When the image processing is performed again by storing the image data of the reduced image and the image data of the original image in a recording medium, for example, different processing is performed, or the image processing conditions once obtained are not optimal. In this case, by using the stored reduced image data, it is not necessary to obtain the reduced image again, and it is possible to quickly perform different processing, and to obtain the image processing condition again or to calculate the image processing condition again. By changing the above parameters, new image processing conditions can be quickly obtained, and a radiation image that has been subjected to image processing under various image processing conditions can be obtained quickly.
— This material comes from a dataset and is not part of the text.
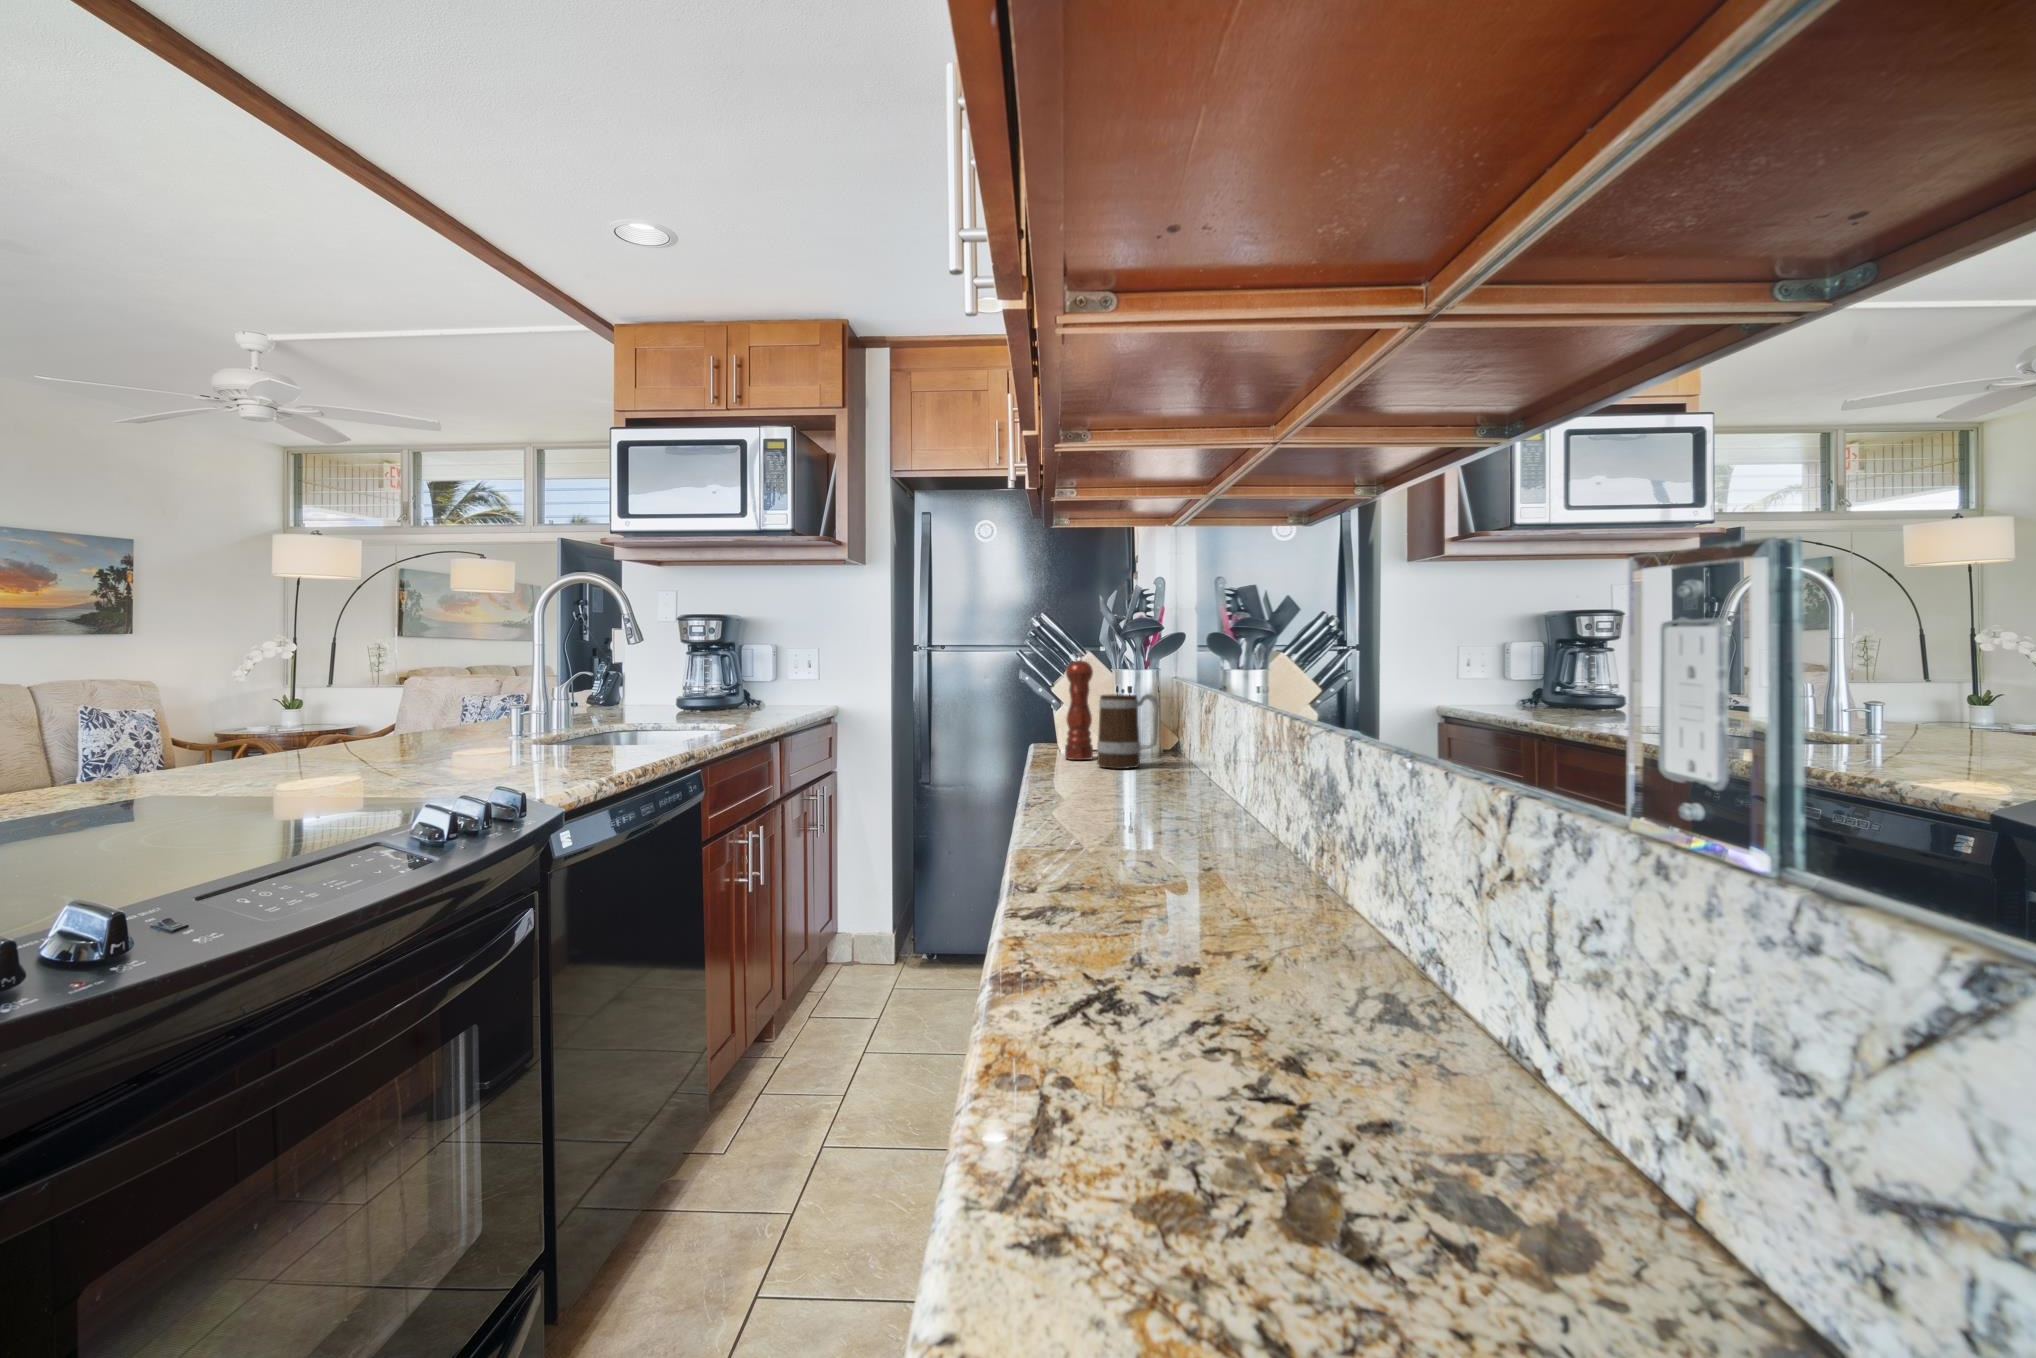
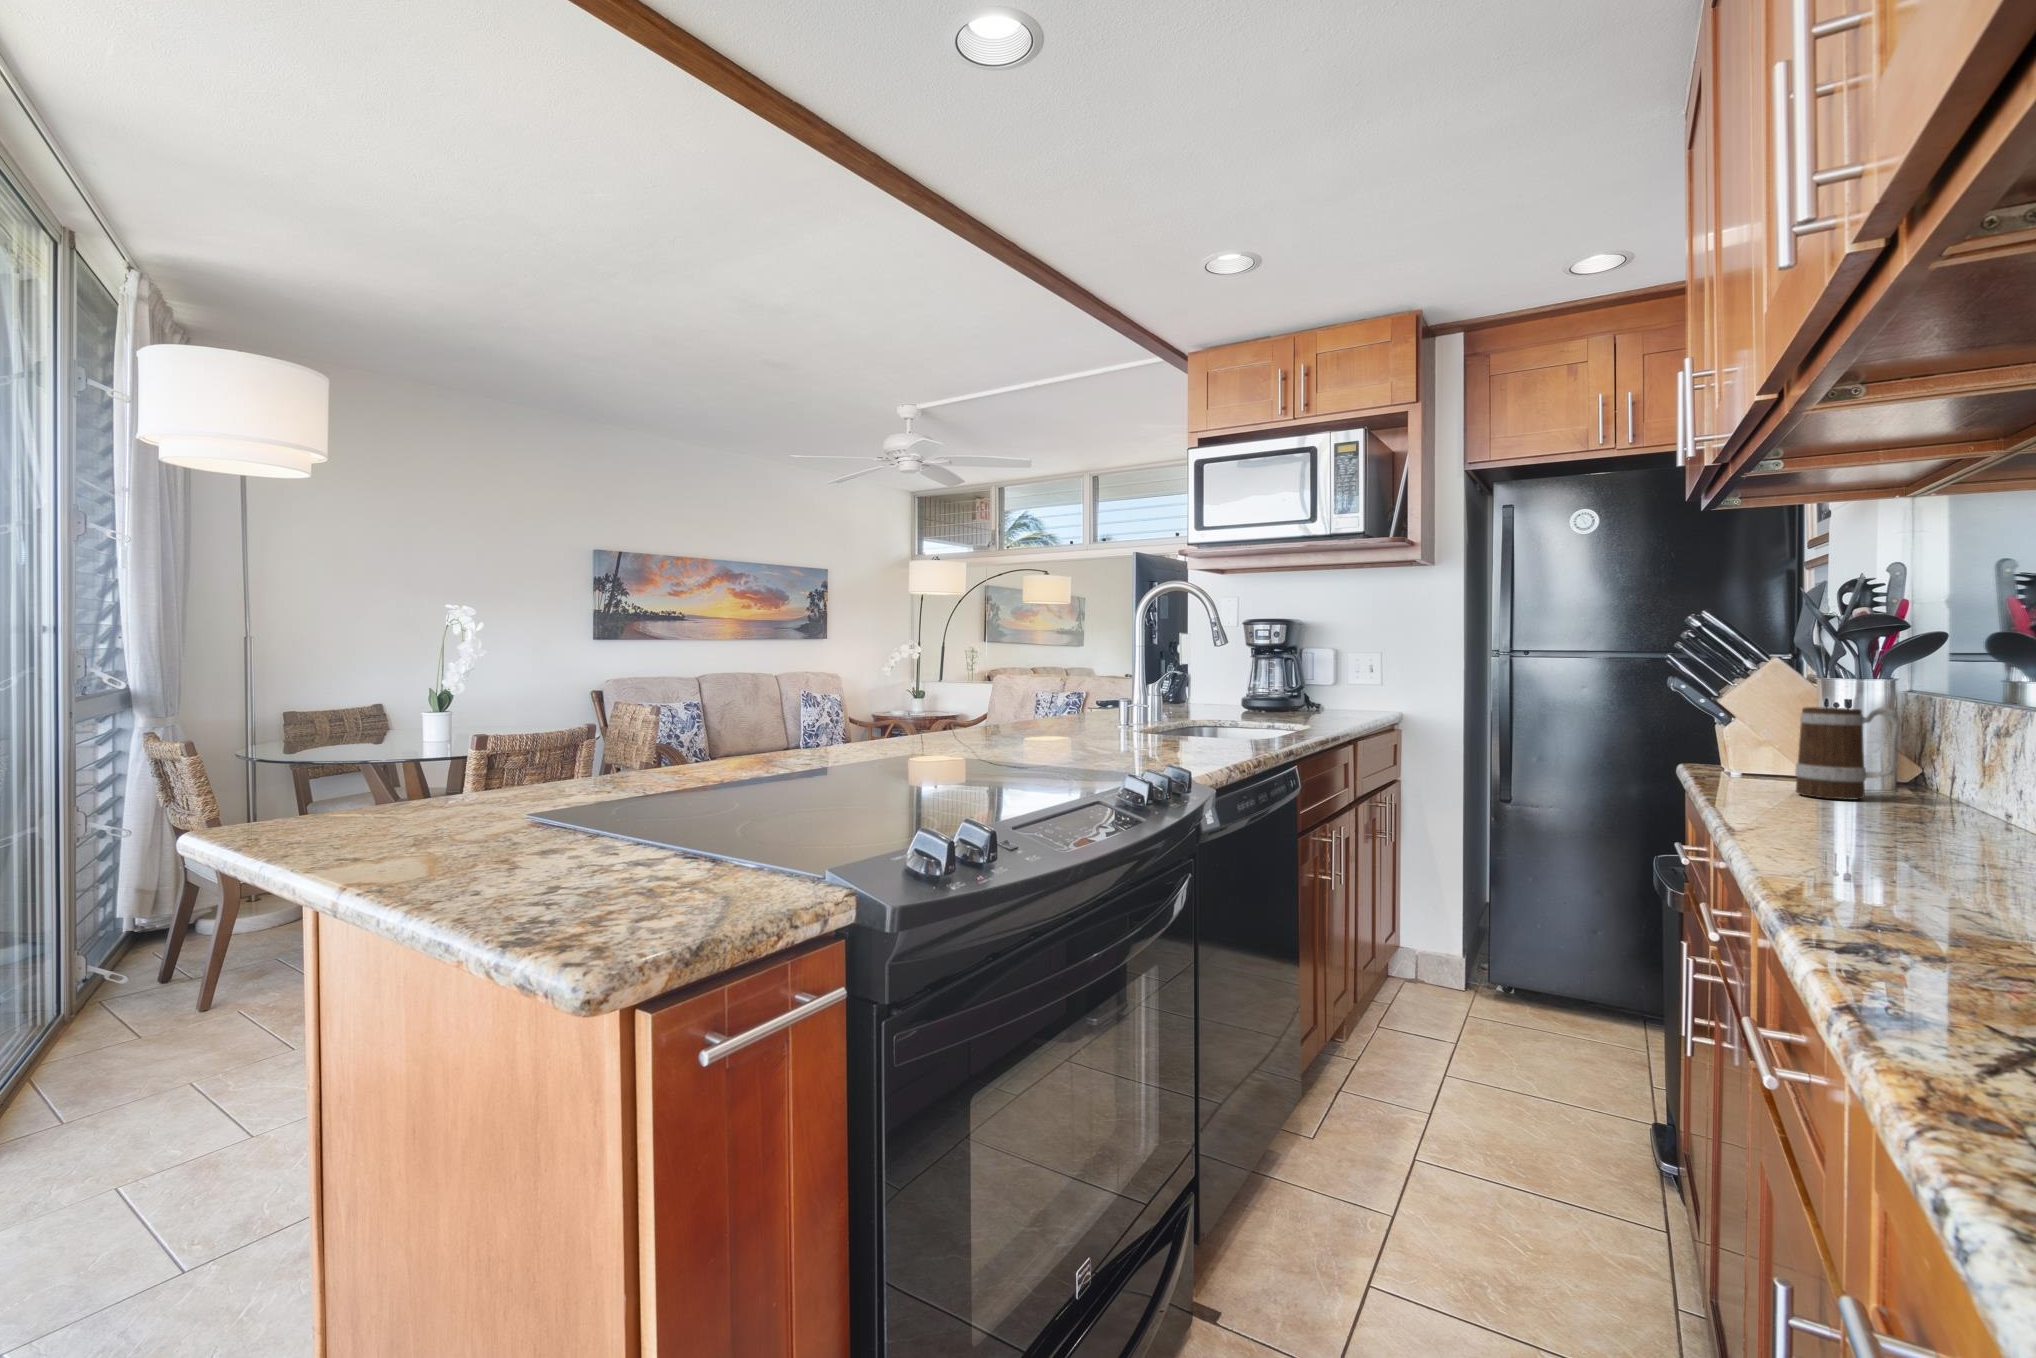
pepper mill: present [1065,653,1093,760] -> none [1738,656,1783,785]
If the image processing conditions obtained once are also stored, by using these image processing conditions, an image output after the image processing can be promptly obtained for a radiation image that has undergone image processing.
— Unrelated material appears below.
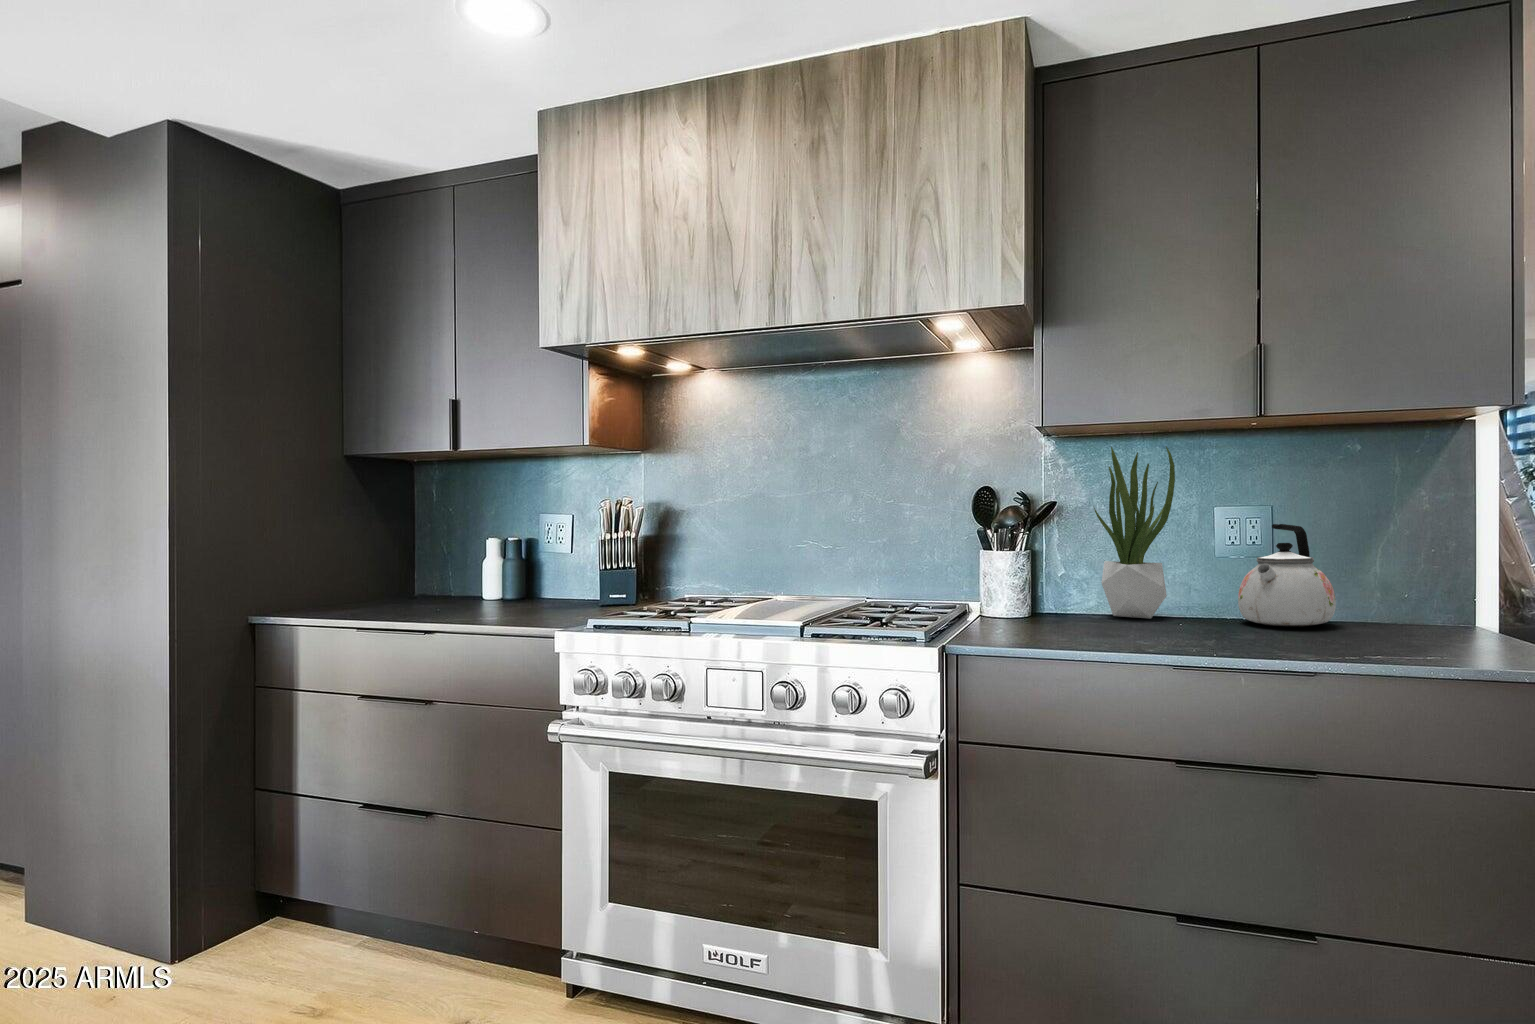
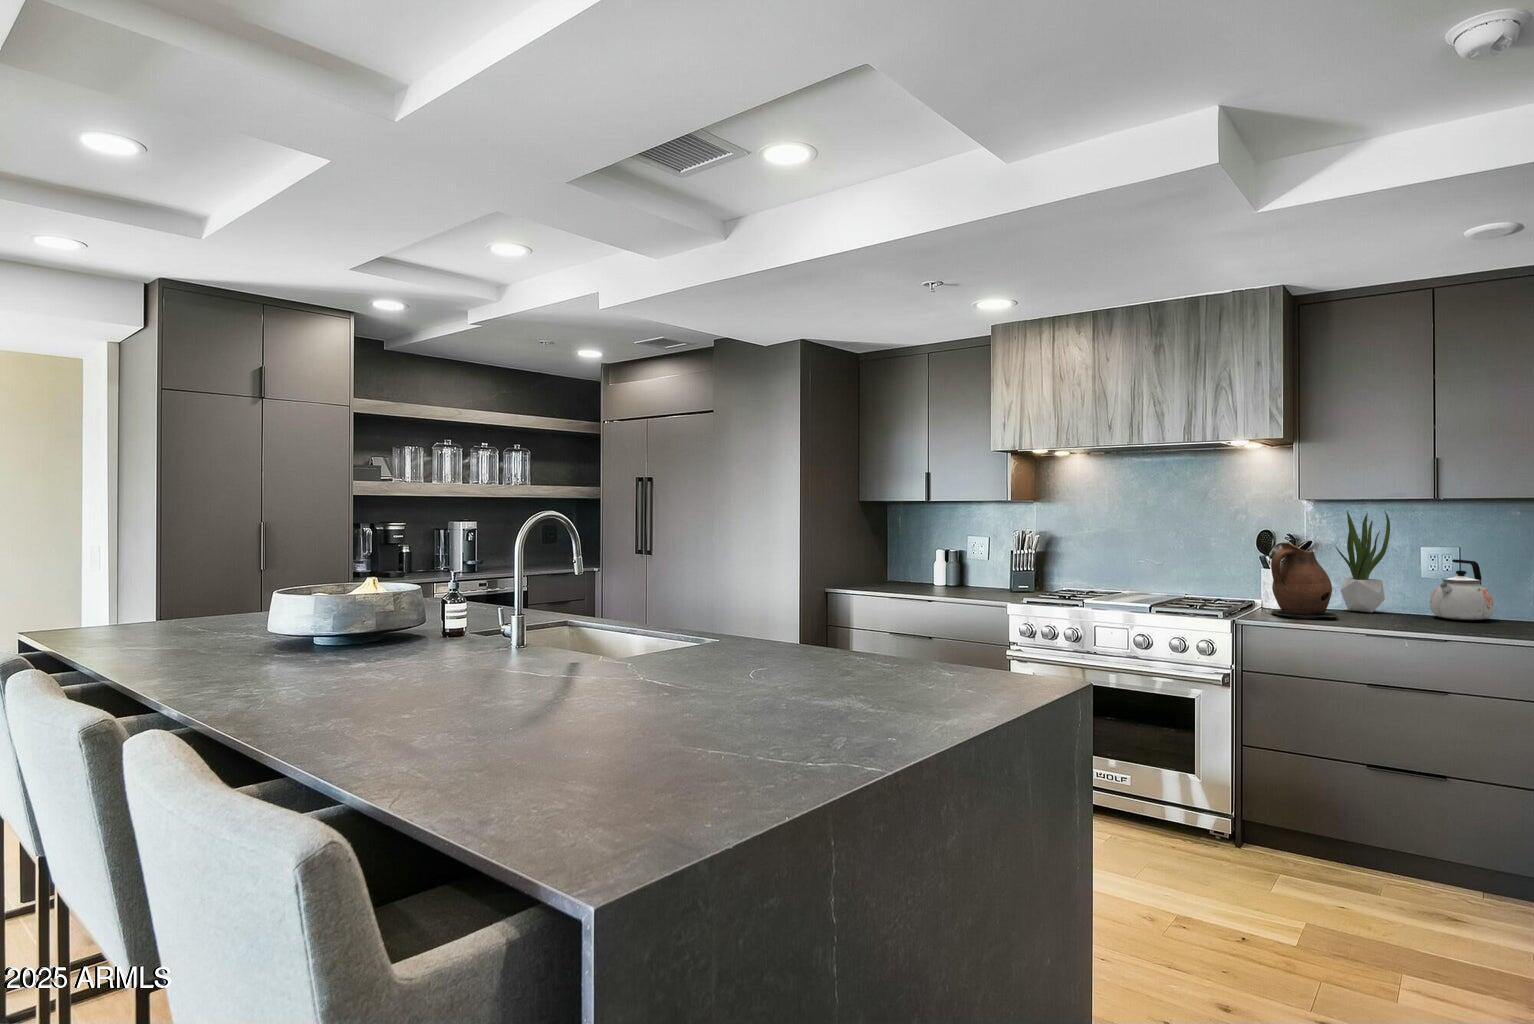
ceramic pitcher: none [993,502,1110,636] -> present [1270,543,1338,618]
In the above-described embodiment, the block A
The image data generator 16 is provided for each of R- (0,0) to AR- (m, n).
0), AR- (0,1) to AR- (0, n), if the readout signal RS is sequentially output to any one of the scanning lines, the block AR- (0 , 0), AR- (0,1) to AR-
One image data generator may be provided for (0, n). For this reason, if the other blocks have the same configuration, the image data for one screen can be generated by the m image data generation units, and the configuration can be simplified.

[0039]

According to the present invention, it is possible to perform high-speed image processing on a radiation image.

[Brief description of the drawings]

FIG. 1 is a diagram illustrating a configuration of an image processing apparatus.

FIG. 2 is a diagram showing a block AR- (0,0).

FIG. 3 is a diagram illustrating a configuration of a reduced image output unit.

FIG. 4 is a diagram for explaining operations of an extraction timing signal generation circuit and a data extraction circuit.

FIG. 5 is a diagram illustrating another configuration of the reduced image output unit.

FIG. 6 is a diagram illustrating the operation of the image processing apparatus.

[Explanation of symbols]

 Reference Signs List 11 imaging panel 14 scan driver 16 image data generator 25 reduced image output unit 30 condition setting unit 35 image output unit 40 control unit

Claims (4)

[Claims] 1. A radiation image detecting means for detecting an irradiated radiation amount, generating an electric signal according to the detected amount and detecting a radiation image, and detecting a plurality of the radiation images from the radiation image detecting means. Image data obtaining means for generating image data by reading out electric signals in parallel for each block, and reading image data from the image data obtaining means; An image processing apparatus comprising: a reduced image forming unit that extracts pixel data to form a reduced image. 2. A radiation image detecting means for detecting an irradiated radiation amount, generating an electric signal according to the detected amount and detecting a radiation image, and detecting a plurality of the radiation images from the radiation image detecting means. An image data acquisition unit that divides the image data into blocks and reads out electric signals in parallel for each block to generate image data; and when image data is read from the image data acquisition unit, a representative value of the image data for each block is obtained. Image processing comprising: a block representative value calculating means for calculating; and a reduced image forming means for forming a reduced image using the representative value of each block obtained by the block representative value calculating means as a signal value of one pixel. apparatus. 3. A conversion processing condition calculation unit for calculating a conversion processing condition for converting the radiation image into an image optimal for image interpretation, wherein the conversion processing condition calculation unit performs conversion based on the reduced image. The image processing apparatus according to claim 1, wherein a processing condition is calculated. 4. The image processing apparatus according to claim 1, further comprising a reduced image storage unit that stores the reduced image in association with a corresponding original image.